== WHAT THIS TASK INVOLVES ==
Please return each record exactly, leaving nothing out.

━━━━

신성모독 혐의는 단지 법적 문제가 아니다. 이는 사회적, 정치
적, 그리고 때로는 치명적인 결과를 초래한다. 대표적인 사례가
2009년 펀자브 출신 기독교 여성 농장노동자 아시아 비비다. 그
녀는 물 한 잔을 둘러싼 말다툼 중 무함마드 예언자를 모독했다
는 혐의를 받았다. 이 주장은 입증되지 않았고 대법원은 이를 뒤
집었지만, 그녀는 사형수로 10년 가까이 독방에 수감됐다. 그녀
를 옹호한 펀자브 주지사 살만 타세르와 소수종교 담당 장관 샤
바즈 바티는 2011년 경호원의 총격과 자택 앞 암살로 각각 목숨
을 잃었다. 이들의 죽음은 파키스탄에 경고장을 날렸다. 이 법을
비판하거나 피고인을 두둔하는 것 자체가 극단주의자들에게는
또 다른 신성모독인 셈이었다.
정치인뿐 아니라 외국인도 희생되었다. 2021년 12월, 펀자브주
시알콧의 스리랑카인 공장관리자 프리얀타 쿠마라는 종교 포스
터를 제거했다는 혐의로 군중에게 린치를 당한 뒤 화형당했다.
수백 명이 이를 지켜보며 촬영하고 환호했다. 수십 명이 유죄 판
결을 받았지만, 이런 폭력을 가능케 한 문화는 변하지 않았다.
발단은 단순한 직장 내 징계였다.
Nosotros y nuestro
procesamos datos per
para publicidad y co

━━━━

== ANSWER BOX ==
신성모독 혐의는 단지 법적 문제가 아니다. 이는 사회적, 정치
적, 그리고 때로는 치명적인 결과를 초래한다. 대표적인 사례가
2009년 펀자브 출신 기독교 여성 농장노동자 아시아 비비다. 그
녀는 물 한 잔을 둘러싼 말다툼 중 무함마드 예언자를 모독했다
는 혐의를 받았다. 이 주장은 입증되지 않았고 대법원은 이를 뒤
집었지만, 그녀는 사형수로 10년 가까이 독방에 수감됐다. 그녀
를 옹호한 펀자브 주지사 살만 타세르와 소수종교 담당 장관 샤
바즈 바티는 2011년 경호원의 총격과 자택 앞 암살로 각각 목숨
을 잃었다. 이들의 죽음은 파키스탄에 경고장을 날렸다. 이 법을
비판하거나 피고인을 두둔하는 것 자체가 극단주의자들에게는
또 다른 신성모독인 셈이었다.
정치인뿐 아니라 외국인도 희생되었다. 2021년 12월, 펀자브주
시알콧의 스리랑카인 공장관리자 프리얀타 쿠마라는 종교 포스
터를 제거했다는 혐의로 군중에게 린치를 당한 뒤 화형당했다.
수백 명이 이를 지켜보며 촬영하고 환호했다. 수십 명이 유죄 판
결을 받았지만, 이런 폭력을 가능케 한 문화는 변하지 않았다.
발단은 단순한 직장 내 징계였다.
Nosotros y nuestro
procesamos datos per
para publicidad y co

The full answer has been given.